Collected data
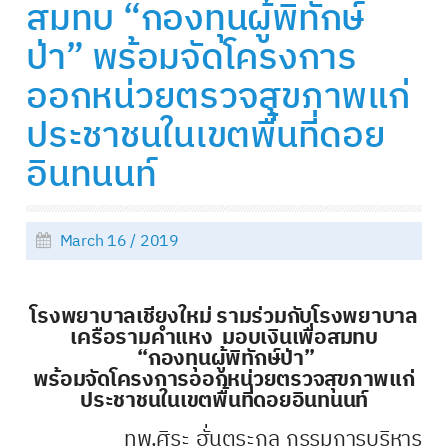
สมทบ “กองทุนผู้พิทักษ์
ป่า” พร้อมจัดโครงการ
ออกหน่วยตรวจสุขภาพแก่
ประชาชนในเขตพื้นที่ดอย
อินทนนท์
March 16 / 2019
โรงพยาบาลเชียงใหม่ รามร่วมกับโรงพยาบาล
เครือรามคำแหง มอบเงินเพื่อสมทบ
“กองทุนผู้พิทักษ์ป่า”
พร้อมจัดโครงการออกหน่วยตรวจสุขภาพแก่
ประชาชนในเขตพื้นที่ดอยอินทนนท์
ทพ.ศิระ ฮั่นตระกูล กรรมการบริหาร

**Problem details**
Copy all of the lines above word for word, leaving the pictures out of your answer.

**Task solution**
สมทบ “กองทุนผู้พิทักษ์
ป่า” พร้อมจัดโครงการ
ออกหน่วยตรวจสุขภาพแก่
ประชาชนในเขตพื้นที่ดอย
อินทนนท์
March 16 / 2019
โรงพยาบาลเชียงใหม่ รามร่วมกับโรงพยาบาล
เครือรามคำแหง มอบเงินเพื่อสมทบ
“กองทุนผู้พิทักษ์ป่า”
พร้อมจัดโครงการออกหน่วยตรวจสุขภาพแก่
ประชาชนในเขตพื้นที่ดอยอินทนนท์
ทพ.ศิระ ฮั่นตระกูล กรรมการบริหาร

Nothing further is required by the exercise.